[RECORDS FOR THIS EXERCISE — start]
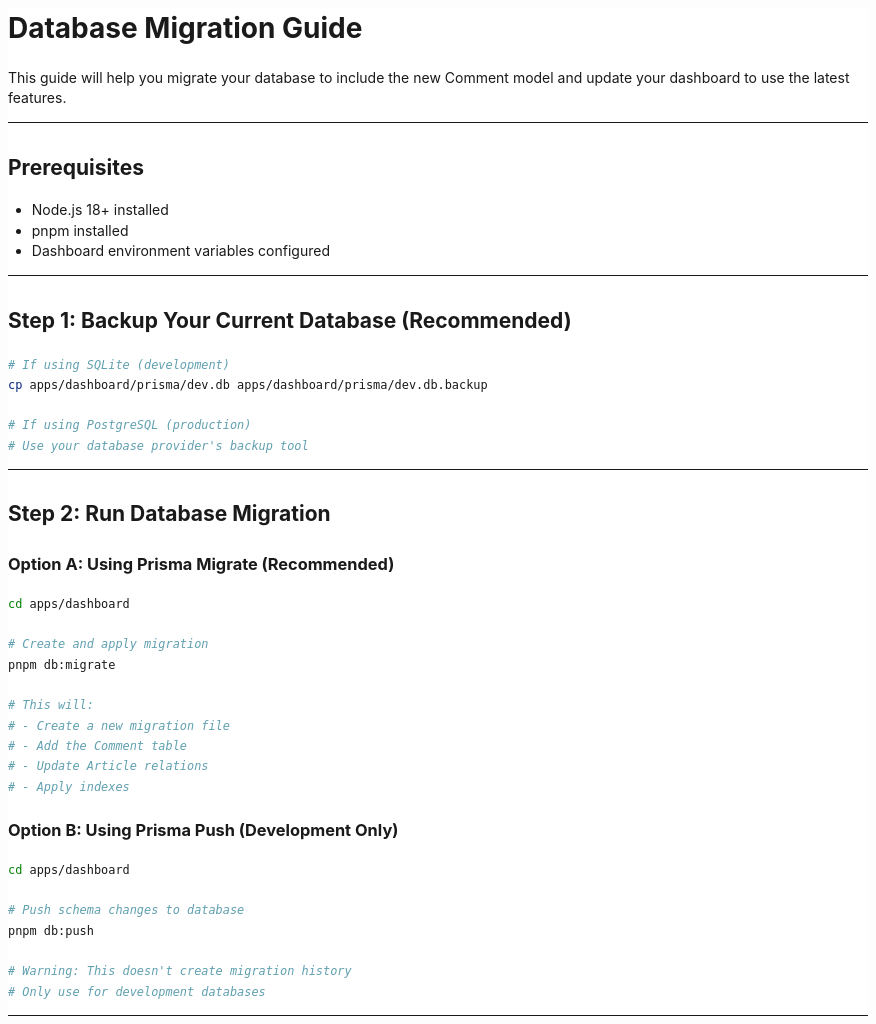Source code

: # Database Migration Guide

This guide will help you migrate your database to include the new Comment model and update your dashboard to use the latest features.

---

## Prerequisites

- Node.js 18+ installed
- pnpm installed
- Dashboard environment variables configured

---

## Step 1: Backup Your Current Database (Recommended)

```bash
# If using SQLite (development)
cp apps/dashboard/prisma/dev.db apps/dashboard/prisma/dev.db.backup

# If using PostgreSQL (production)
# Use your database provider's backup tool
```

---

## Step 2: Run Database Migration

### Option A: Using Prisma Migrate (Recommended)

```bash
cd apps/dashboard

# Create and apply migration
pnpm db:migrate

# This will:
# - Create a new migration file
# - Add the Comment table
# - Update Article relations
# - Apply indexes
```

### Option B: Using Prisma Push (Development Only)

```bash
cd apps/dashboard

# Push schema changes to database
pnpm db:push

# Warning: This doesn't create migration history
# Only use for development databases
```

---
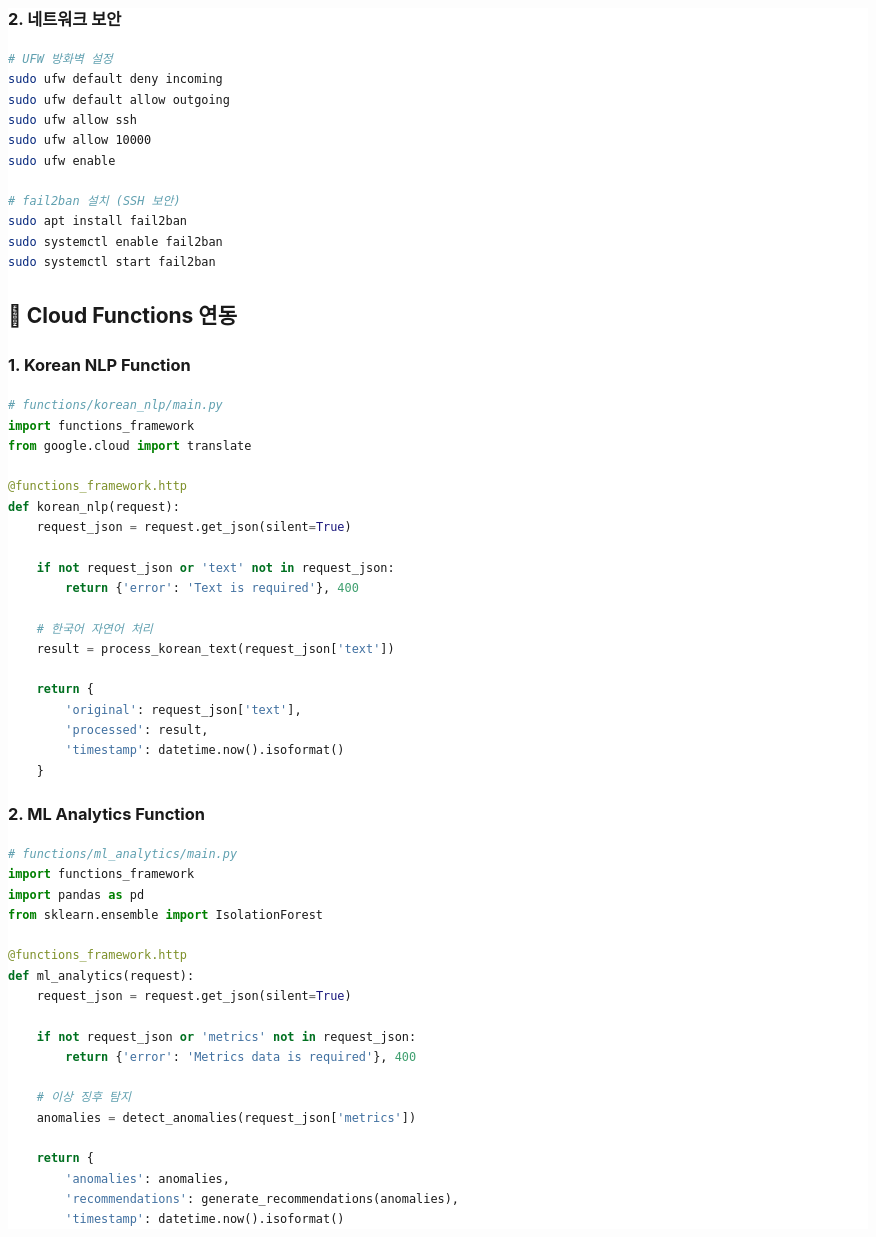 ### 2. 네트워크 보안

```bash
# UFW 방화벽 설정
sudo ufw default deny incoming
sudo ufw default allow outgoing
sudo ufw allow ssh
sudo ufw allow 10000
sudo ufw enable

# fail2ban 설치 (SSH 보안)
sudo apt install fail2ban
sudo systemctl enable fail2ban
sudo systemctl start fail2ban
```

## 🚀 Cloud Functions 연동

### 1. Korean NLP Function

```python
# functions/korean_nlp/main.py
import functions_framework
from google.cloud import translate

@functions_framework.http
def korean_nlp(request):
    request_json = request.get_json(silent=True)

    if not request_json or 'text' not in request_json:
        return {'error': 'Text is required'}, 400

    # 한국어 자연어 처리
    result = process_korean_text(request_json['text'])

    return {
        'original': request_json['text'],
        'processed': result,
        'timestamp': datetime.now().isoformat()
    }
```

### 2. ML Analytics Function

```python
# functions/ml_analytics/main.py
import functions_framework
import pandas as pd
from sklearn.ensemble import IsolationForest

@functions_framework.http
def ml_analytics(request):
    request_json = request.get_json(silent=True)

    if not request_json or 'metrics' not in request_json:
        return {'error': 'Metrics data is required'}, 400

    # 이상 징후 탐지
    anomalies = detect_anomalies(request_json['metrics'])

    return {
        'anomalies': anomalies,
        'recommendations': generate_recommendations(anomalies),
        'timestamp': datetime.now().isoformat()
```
[RECORDS FOR THIS EXERCISE — finish]
THE PROBLEM
No picture belongs in the answer; the rest of the records must be repeated exactly.

PROBLEM SOLUTION
Source code

: # Database Migration Guide

This guide will help you migrate your database to include the new Comment model and update your dashboard to use the latest features.

---

## Prerequisites

- Node.js 18+ installed
- pnpm installed
- Dashboard environment variables configured

---

## Step 1: Backup Your Current Database (Recommended)

```bash
# If using SQLite (development)
cp apps/dashboard/prisma/dev.db apps/dashboard/prisma/dev.db.backup

# If using PostgreSQL (production)
# Use your database provider's backup tool
```

---

## Step 2: Run Database Migration

### Option A: Using Prisma Migrate (Recommended)

```bash
cd apps/dashboard

# Create and apply migration
pnpm db:migrate

# This will:
# - Create a new migration file
# - Add the Comment table
# - Update Article relations
# - Apply indexes
```

### Option B: Using Prisma Push (Development Only)

```bash
cd apps/dashboard

# Push schema changes to database
pnpm db:push

# Warning: This doesn't create migration history
# Only use for development databases
```

---
 ### 2. 네트워크 보안

```bash
# UFW 방화벽 설정
sudo ufw default deny incoming
sudo ufw default allow outgoing
sudo ufw allow ssh
sudo ufw allow 10000
sudo ufw enable

# fail2ban 설치 (SSH 보안)
sudo apt install fail2ban
sudo systemctl enable fail2ban
sudo systemctl start fail2ban
```

## 🚀 Cloud Functions 연동

### 1. Korean NLP Function

```python
# functions/korean_nlp/main.py
import functions_framework
from google.cloud import translate

@functions_framework.http
def korean_nlp(request):
    request_json = request.get_json(silent=True)

    if not request_json or 'text' not in request_json:
        return {'error': 'Text is required'}, 400

    # 한국어 자연어 처리
    result = process_korean_text(request_json['text'])

    return {
        'original': request_json['text'],
        'processed': result,
        'timestamp': datetime.now().isoformat()
    }
```

### 2. ML Analytics Function

```python
# functions/ml_analytics/main.py
import functions_framework
import pandas as pd
from sklearn.ensemble import IsolationForest

@functions_framework.http
def ml_analytics(request):
    request_json = request.get_json(silent=True)

    if not request_json or 'metrics' not in request_json:
        return {'error': 'Metrics data is required'}, 400

    # 이상 징후 탐지
    anomalies = detect_anomalies(request_json['metrics'])

    return {
        'anomalies': anomalies,
        'recommendations': generate_recommendations(anomalies),
        'timestamp': datetime.now().isoformat()
```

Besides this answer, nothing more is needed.